Maybe we all wonder this, in our own way…. we wonder if what we are doing really matters, if the path we’ve chosen (or at least found ourselves walking) changes the Story. Because we rarely receive George Bailey moments. Writers (might) get comments and workers (usually) get paychecks and mothers (expectedly) get hallmark cards and roses on the second weekend in May. But no matter the reward, we eventually start to question its authenticity. And we ask ourselves: does what we do really matter?
Comparison- ehhh. It kills creativity. It kills the beautiful voice that might have been shared with the world because that voice is convinced its beauty is actually quite mundane and unneccesary in the grand scheme of things. For me, as a person who longs to write, comparison breeds a fear that looks a little like this: Do you really want to add to the growing sea of babble? This fear of simply adding to the noise sometimes keeps me from placing fingers on keyboard, pen to paper, of linking up the marionette strings between my heart and brain.

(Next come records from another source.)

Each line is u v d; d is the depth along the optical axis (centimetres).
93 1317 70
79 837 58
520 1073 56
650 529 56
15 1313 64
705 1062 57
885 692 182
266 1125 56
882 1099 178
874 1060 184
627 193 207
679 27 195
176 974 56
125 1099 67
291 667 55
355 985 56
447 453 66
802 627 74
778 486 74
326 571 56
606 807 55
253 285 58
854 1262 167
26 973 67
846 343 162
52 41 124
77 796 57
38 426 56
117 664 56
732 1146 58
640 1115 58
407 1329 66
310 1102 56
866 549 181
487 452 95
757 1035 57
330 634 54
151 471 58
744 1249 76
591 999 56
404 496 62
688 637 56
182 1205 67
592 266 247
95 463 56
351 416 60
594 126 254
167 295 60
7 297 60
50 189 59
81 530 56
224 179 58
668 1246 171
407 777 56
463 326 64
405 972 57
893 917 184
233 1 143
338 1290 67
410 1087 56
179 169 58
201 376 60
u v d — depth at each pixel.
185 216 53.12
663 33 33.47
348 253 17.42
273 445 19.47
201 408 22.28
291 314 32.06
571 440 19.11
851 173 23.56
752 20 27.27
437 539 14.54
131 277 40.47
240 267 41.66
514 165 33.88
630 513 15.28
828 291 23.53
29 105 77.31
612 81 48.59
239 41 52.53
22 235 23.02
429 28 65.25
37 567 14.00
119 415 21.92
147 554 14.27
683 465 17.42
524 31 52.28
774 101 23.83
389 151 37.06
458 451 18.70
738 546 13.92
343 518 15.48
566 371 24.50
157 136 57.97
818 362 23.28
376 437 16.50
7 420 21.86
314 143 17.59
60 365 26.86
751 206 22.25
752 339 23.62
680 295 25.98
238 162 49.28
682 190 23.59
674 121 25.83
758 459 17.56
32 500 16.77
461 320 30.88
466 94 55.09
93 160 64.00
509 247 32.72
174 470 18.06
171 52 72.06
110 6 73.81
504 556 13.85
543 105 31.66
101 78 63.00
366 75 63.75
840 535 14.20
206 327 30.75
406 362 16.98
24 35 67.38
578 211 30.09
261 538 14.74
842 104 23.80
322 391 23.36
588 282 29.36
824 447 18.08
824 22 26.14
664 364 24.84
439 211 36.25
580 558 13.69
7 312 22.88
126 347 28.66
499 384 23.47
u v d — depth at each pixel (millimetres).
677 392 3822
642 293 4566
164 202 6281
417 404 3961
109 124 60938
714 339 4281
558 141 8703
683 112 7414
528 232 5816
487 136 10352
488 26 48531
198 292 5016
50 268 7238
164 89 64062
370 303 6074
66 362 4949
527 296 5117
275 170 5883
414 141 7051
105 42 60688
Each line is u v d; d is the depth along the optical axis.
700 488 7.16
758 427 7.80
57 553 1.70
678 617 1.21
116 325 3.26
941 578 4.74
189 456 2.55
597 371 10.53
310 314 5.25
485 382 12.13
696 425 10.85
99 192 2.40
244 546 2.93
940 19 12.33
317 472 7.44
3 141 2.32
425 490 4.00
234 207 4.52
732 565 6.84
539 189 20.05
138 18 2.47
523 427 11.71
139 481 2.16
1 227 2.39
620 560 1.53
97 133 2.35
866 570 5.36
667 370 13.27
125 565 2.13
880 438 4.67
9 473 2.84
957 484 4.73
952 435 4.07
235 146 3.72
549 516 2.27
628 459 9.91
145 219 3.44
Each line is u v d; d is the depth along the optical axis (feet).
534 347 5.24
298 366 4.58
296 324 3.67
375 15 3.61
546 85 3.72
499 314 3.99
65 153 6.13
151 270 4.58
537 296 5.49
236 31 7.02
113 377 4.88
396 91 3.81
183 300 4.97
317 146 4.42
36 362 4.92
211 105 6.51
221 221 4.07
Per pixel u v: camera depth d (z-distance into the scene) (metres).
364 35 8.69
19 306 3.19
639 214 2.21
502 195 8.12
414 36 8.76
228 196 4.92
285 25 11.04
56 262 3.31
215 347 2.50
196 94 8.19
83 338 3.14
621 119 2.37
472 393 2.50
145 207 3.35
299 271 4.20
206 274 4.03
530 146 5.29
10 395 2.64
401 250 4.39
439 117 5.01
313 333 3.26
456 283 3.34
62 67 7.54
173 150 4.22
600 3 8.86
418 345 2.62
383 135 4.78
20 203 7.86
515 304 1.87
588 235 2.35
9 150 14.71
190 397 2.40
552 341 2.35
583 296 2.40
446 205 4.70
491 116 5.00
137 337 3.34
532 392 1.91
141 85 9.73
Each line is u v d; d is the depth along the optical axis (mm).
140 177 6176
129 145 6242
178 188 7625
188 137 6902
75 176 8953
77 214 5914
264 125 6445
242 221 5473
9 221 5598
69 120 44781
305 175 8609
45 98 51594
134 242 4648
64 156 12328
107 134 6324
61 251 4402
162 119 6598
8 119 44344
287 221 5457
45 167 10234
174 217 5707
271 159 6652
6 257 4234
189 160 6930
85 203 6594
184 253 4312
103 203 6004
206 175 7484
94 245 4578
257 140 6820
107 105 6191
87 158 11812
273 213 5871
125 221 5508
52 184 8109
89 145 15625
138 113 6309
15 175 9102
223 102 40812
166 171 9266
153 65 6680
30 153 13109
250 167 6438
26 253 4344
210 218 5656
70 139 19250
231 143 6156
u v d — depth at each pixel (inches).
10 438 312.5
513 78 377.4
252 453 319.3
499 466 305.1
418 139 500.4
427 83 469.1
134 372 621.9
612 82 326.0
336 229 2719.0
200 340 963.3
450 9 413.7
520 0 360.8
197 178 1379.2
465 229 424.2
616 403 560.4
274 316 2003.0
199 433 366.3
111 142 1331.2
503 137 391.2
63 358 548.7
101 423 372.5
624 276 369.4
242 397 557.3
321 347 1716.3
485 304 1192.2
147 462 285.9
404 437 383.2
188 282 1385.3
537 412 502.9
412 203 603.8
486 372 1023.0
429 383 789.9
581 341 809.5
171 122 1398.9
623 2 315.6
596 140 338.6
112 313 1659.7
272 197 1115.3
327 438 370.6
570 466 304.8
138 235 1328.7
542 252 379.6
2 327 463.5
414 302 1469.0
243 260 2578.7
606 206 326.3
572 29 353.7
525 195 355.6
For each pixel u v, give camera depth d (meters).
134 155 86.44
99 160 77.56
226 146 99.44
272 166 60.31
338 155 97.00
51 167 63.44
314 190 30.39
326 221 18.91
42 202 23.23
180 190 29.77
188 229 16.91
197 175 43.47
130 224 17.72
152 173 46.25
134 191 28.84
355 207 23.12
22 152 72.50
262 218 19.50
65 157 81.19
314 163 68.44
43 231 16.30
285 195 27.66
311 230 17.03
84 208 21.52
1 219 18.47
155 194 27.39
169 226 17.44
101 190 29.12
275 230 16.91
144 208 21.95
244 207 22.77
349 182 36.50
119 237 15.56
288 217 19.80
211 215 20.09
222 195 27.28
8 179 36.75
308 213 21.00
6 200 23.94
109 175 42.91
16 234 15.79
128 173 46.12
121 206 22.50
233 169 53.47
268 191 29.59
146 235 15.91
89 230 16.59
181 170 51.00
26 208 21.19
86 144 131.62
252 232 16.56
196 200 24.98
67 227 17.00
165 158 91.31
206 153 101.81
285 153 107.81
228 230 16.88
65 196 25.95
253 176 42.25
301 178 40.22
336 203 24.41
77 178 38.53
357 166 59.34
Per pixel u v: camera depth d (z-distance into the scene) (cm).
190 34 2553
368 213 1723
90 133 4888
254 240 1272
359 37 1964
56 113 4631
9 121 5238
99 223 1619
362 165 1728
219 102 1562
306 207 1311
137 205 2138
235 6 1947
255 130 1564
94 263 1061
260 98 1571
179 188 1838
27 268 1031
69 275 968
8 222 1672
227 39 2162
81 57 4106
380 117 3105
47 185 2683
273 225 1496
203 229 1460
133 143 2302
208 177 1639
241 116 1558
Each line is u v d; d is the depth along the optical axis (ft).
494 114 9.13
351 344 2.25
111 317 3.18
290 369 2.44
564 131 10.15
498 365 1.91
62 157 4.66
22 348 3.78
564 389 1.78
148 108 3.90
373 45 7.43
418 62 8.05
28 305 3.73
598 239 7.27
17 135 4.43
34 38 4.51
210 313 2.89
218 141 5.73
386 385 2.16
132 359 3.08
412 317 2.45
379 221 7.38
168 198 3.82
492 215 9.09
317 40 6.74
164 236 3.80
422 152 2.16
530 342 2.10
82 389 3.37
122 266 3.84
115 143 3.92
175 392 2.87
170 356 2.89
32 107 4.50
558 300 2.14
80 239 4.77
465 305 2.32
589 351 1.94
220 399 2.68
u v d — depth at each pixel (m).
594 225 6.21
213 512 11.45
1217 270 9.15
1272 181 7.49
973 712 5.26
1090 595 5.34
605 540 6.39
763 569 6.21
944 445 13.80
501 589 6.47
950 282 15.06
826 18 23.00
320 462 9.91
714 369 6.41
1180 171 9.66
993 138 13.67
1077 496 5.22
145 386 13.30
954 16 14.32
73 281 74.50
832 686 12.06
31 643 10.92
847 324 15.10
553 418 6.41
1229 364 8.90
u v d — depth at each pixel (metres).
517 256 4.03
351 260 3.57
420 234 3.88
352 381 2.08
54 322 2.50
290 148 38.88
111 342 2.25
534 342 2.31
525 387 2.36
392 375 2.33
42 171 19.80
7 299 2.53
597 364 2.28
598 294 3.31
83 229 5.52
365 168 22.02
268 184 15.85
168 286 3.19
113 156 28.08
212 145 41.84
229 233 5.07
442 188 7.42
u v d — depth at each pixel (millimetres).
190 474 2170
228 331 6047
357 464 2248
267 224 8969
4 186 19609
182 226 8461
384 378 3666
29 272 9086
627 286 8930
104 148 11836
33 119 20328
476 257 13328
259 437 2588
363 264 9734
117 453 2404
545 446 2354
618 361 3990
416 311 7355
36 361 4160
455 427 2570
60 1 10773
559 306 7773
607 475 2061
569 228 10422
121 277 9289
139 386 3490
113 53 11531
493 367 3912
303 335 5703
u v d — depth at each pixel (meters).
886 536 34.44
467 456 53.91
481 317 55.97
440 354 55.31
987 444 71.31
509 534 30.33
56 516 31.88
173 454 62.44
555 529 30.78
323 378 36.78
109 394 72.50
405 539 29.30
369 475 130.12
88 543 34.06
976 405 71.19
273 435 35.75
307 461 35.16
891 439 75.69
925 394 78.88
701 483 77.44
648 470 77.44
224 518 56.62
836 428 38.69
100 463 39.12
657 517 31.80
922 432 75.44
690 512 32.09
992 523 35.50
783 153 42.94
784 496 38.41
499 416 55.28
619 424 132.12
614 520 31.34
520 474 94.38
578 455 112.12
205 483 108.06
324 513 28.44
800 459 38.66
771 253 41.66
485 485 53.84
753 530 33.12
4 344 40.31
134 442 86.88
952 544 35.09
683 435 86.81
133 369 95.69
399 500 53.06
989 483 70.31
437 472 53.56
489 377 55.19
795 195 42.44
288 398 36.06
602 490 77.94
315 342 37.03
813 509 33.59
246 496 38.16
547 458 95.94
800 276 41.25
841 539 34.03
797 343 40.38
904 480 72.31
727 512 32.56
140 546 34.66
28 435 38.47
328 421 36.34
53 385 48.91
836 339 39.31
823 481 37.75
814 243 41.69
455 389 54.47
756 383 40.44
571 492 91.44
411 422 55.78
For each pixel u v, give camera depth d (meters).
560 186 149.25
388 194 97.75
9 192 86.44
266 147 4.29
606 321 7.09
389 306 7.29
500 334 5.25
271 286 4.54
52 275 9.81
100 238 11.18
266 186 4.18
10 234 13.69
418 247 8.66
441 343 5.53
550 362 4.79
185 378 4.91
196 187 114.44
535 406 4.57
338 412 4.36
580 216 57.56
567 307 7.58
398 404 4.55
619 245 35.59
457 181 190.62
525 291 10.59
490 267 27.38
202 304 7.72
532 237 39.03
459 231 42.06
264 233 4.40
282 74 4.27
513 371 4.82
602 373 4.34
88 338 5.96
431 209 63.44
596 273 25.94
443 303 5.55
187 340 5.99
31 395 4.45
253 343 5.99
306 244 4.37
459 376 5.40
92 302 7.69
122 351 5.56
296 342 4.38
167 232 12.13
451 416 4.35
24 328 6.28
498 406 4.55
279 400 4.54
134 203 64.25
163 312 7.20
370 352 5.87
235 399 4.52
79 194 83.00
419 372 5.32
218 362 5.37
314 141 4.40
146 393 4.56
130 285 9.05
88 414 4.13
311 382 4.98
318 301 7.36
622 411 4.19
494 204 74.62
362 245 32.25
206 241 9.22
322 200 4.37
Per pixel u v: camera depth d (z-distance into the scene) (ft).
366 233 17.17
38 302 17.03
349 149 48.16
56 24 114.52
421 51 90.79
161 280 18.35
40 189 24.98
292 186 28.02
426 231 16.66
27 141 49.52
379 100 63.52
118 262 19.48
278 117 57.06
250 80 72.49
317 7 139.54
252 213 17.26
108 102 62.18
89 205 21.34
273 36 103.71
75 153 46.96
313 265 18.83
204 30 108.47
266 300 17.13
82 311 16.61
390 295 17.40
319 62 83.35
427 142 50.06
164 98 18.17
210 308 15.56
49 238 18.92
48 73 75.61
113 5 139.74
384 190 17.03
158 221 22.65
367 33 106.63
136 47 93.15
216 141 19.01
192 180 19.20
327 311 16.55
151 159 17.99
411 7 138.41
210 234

Comparison tells us the other is so wonderfully witty, so wildly sardonic and comical that people cannot help but laugh out loud. Her metaphors are insightful and her similes sarcastic and she will inevitably make you smile. And she (obviously) wouldn’t overuse italics because her words are emphatic enough. But because my voice is not witty, I see what might (could?) be beauty in myself and instead worry it sounds like the immature giggling of a high school girl who has yet to see the world and know its pain and its heartache.
But my Voice is all I’ve got. Your voice is all you’ve got, and the only thing that will change the world. You can waste your time wishing for the wit and the grad school vocabulary and the allusions to Donne and Dickens and Dante, and you would waste precious hours that tick, tick, tick by reminding you of your finiteness. Don’t waste your finiteness wishing for what the other has– the wardrobe, the skin, the career, the kids–the eloquence.
I heard this tonight: Find your story, and live it, in your own voice. Talk about truth and beauty, crumbs and crying babies, even though you’ve talked about them a thousand times before. Because this is your life, your voice, and the story worth telling is the one you are living, and no one can tell it but you.